Le parti pris thématique de l’ouvrage est également hérité des objectifs que se donne cette même histoire. Si R. parle de « cartographie des effusions romaines » (p. 225), c’est en réalité à une classique « topographie émotionnelle » qu’elle se livre. La grande diversité des situations analysées est donc la grande force de ce travail. Mais on se prend parfois à regretter le manque de conclusion d’ensemble qui apporterait le liant nécessaire entre les thèmes. Il faut néanmoins convenir que la tâche est certainement ardue, voire impossible. L’auteur nous fait en effet bien saisir la foncière ambivalence des pleurs en fonction des contextes. Elle déconstruit patiemment toute signification univoque des larmes. À n’en pas douter, cette posture est le fruit de ses nombreuses lectures en anthropologie, qui l’amènent par ailleurs à proposer ponctuellement des points de comparaison bienvenus avec d’autres cultures (p. 33, 62, etc.). La grande subtilité dont elle fait preuve dans l’exposition de ces diverses situations pourrait donc certainement être prolongée par une réflexion plus systématique sur les variations de sens en fonction des divers auteurs ou des différentes catégories sociales. A. Vial Logeay ou H. Krasser ont en effet bien montré que les émotions de la foule au théâtre n’ont rien à voir avec les normes stoïciennes en vigueur, et ce, à époque et contexte égaux.

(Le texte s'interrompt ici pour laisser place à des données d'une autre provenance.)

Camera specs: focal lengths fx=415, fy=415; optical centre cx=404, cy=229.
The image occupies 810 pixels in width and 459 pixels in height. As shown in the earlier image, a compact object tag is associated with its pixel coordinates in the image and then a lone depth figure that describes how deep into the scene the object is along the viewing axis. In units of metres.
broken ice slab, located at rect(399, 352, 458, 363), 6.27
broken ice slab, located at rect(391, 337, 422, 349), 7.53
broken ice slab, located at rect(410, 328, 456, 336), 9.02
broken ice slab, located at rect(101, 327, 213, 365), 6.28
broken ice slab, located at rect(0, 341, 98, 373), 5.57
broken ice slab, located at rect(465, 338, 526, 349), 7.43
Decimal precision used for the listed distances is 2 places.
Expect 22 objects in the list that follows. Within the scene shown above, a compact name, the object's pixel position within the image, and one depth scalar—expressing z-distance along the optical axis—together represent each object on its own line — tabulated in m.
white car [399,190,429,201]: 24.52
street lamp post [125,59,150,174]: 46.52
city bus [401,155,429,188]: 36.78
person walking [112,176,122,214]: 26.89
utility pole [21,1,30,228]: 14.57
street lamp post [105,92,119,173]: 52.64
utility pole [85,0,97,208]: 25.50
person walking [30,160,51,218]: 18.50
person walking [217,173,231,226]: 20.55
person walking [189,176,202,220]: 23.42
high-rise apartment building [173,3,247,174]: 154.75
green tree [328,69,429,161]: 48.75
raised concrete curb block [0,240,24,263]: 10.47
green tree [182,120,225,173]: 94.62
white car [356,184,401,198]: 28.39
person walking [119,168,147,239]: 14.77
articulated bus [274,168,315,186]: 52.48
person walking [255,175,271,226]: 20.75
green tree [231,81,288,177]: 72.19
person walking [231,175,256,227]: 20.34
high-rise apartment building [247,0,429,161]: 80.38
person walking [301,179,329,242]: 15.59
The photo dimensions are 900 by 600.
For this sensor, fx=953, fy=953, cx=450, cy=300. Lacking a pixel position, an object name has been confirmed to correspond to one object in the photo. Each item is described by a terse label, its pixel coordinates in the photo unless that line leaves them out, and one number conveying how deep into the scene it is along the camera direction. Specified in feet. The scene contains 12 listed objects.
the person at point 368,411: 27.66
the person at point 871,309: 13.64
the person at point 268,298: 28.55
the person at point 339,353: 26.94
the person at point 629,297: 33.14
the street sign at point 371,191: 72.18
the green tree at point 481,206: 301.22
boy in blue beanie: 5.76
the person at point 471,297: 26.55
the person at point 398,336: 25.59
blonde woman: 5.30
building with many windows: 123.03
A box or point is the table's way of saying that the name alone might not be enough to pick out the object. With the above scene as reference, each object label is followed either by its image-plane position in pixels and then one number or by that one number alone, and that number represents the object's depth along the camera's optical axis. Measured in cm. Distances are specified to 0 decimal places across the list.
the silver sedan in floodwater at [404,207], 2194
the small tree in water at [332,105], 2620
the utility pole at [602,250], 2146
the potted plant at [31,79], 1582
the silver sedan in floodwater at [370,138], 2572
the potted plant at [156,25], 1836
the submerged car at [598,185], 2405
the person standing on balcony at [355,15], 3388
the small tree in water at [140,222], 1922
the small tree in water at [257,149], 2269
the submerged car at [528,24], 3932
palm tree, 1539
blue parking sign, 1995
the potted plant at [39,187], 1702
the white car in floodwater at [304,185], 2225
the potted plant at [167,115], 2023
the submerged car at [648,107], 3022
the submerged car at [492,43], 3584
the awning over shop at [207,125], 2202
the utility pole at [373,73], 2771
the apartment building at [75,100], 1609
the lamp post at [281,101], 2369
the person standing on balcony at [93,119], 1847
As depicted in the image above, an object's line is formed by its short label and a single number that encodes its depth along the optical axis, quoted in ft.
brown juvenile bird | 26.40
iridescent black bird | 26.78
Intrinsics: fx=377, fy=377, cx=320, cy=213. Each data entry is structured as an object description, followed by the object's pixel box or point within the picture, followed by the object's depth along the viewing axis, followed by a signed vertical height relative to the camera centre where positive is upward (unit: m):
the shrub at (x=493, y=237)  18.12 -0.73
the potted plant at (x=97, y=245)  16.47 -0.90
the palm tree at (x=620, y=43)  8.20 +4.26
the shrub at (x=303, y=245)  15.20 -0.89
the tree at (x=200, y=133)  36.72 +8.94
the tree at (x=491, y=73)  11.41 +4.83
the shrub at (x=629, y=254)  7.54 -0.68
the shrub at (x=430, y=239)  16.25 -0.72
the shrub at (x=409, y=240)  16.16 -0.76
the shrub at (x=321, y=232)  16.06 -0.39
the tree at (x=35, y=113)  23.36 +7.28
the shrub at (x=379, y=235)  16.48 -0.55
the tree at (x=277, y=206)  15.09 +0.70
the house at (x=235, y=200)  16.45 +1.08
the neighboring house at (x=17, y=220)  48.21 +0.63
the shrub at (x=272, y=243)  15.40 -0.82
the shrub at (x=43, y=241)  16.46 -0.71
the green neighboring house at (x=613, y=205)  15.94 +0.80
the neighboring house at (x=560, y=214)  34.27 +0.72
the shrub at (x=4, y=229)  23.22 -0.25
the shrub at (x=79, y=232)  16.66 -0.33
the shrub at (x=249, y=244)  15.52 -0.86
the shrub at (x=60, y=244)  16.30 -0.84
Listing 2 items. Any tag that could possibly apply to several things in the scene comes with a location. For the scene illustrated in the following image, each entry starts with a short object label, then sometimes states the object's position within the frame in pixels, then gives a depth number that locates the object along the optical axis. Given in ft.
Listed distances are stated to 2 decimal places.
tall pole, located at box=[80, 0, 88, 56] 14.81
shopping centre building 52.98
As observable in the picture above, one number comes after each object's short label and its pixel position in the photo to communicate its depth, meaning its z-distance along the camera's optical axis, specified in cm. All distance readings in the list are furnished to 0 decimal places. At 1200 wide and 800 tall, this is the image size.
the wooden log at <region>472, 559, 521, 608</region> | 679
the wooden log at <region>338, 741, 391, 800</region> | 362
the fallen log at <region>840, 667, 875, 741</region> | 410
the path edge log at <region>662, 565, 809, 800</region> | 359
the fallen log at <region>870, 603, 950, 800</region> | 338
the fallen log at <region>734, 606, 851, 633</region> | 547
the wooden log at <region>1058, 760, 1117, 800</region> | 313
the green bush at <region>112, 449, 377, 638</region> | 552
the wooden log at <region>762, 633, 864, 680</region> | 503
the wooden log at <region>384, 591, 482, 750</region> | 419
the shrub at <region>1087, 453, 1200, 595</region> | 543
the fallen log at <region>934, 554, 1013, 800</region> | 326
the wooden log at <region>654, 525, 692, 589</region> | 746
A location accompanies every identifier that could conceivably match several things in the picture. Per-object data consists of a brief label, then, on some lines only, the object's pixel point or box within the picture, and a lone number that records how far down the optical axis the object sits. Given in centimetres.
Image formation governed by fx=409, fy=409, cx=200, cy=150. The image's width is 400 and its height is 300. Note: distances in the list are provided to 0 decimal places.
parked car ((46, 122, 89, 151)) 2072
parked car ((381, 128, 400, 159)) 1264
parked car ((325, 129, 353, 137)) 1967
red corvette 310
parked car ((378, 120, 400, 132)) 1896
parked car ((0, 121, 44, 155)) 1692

Étant donné leur caractère passionnant, on se prend également à regretter la brièveté, et surtout la dispersion des analyses plus spécifiques sur les empereurs (p. 46‑51 ; p. 95‑103). Elles nécessiteraient très certainement d’autres approfondissements pour mieux saisir la construction de l’autorité par les larmes, à la fois mise en scène de soi, mais aussi outil puissant de relations sociales. De même, le lecteur peut rester sur sa faim lorsqu’il s’agit de comprendre les tenants et aboutissants des tournants que l’auteur dégage parfois (en particulier sur les temps chrétiens).
La plume de R. est indéniablement agréable et claire et le lecteur appréciera à diverses reprises son sens de la formule. Il ne s’agit pas là d’un simple effet de style : ces tournures apportent un surcroît d’interprétation aux analyses. On est toutefois en droit de se demander si le choix de certaines expressions ne gêne pas ponctuellement la fluidité de la lecture (« l’agent d’une ductilité des larmes », p. 128) ou, plus fondamentalement, si cela ne dessert pas l’exactitude du vocabulaire utilisé : sentiment et émotion ne sont pas toujours synonymes. Ces remarques de détail ne sauraient toutefois éclipser la valeur de ce travail de qualité, qui s’imposera certainement comme une référence incontournable dans l’histoire des émotions romaines.